Kyphallos laughed. His eyes were blazing. He caught up a goblet of wine and rose. "Hail Adita, goddess of womanly beauty," he exclaimed. "Now, are you perfect as you stand revealed, stripped of the silly trappings which concealed the greater charms beneath. Flowers are things of beauty in their place, but—woman unadorned is the fairest flower of life. Arise, my friends, and drink with me to woman as she is, this new Adita I have found!"
They rose at Jadgor's sign, though Croft caught more than one glance of question passing among the guests.
So much he saw and turned back to Naia who had risen, too, her face a mask of outraged dignity and scorn.
Kyphallos lifted his goblet and set it to his lips.
Naia lifted hers and cast it from her so that its contents spilled and flowed across the table at the dancer's feet.
"Thou beast!" her voice came in tones of sharp displeasure. "Thou sensuous offspring of Cathur! 'Tis thus I drink your toast!"
Silence came down—a breathless pause about the tables.
Kyphallos lowered his cup and turned toward the Princess of Aphur slowly.
And suddenly the Cathurian smiled. He replaced his goblet on the table and sank to one knee before the haughty daughter of his host. "By Zitu!" his voice rang out; "but you are truly royal. You are magnificent, daughter of Aphur. Did I pick me a lesser toy, 'twas but that I knew you for what you are—one fit to be a queen. Naia of Aphur, wilt pledge yourself queen of Cathur's throne?"
The words were out. Croft felt his senses sink. Yet even so he saw the whole psychology of the event. To Cathur, the maiden offered, had seemed but an easy prize—to take at his pleasure, if at all. To Cathur drunk the dancer had appealed. To Cathur still drunk Naia of Aphur, offended, angered, hurling her scorn in his teeth, appeared suddenly not a thing to be taken lightly, but a beautiful consort to be won if taken at all.
On Jadgor's face was a satisfaction unvoiced. He rose and lifted his hands. "My lords and ladies," he announced, "I call you to witness that Cathur asks the hand of Aphur's princess. Let Naia choose."
Kyphallos drew himself up and folded his arms. To Croft it seemed the man was sobered by Jadgor's words. Yet as cries of assent and acclamation rang out through the court, he remained silent before the tense figure of the girl.
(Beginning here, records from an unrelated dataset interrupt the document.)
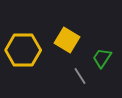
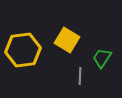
yellow hexagon: rotated 8 degrees counterclockwise
gray line: rotated 36 degrees clockwise
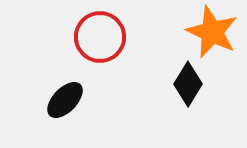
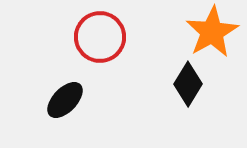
orange star: rotated 18 degrees clockwise
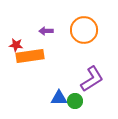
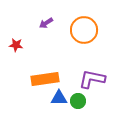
purple arrow: moved 8 px up; rotated 32 degrees counterclockwise
orange rectangle: moved 15 px right, 23 px down
purple L-shape: rotated 136 degrees counterclockwise
green circle: moved 3 px right
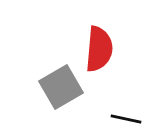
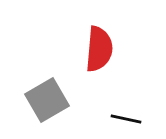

And slowly the golden head beneath the curling plume of purple bowed. One bared arm rose and extended its fingers toward the northern prince. "Aphur accepts." Her words came scarcely above a whisper and were drowned in a greeting roar of voices upraised by the waiting guests.
Cathur caught the extended hand and turned to the forward straining faces, the watching eyes.
"A happy consummation to our feast," rang the words of Aphur's king. "Men and women of Aphur this shall be arranged. I, Jadgor, myself shall sponsor the formal betrothal on a day one twelfth of a cycle hence."
The thing was done. A month from tonight would see it ratified. A sick impotency filled Croft's soul as once more cries of approbation greeted the promise of the king. And into the midst of his despair there flashed one ray of blinding thought. Before it he staggered, drew back, shaken in the primal elements of his being. Yet he did not put it aside. He held it. He marveled at it. And suddenly taking it with him, he left the scented atmosphere of Lakkon's palace court and rose up toward the heavens, studded with stars.
To earth! His will gathered, centered, focused by the wonder of the thing he had conceived cast all its driving power into the demand. Palos and all it held sank swiftly away beneath him. He opened the eyes of the form he left on his library couch.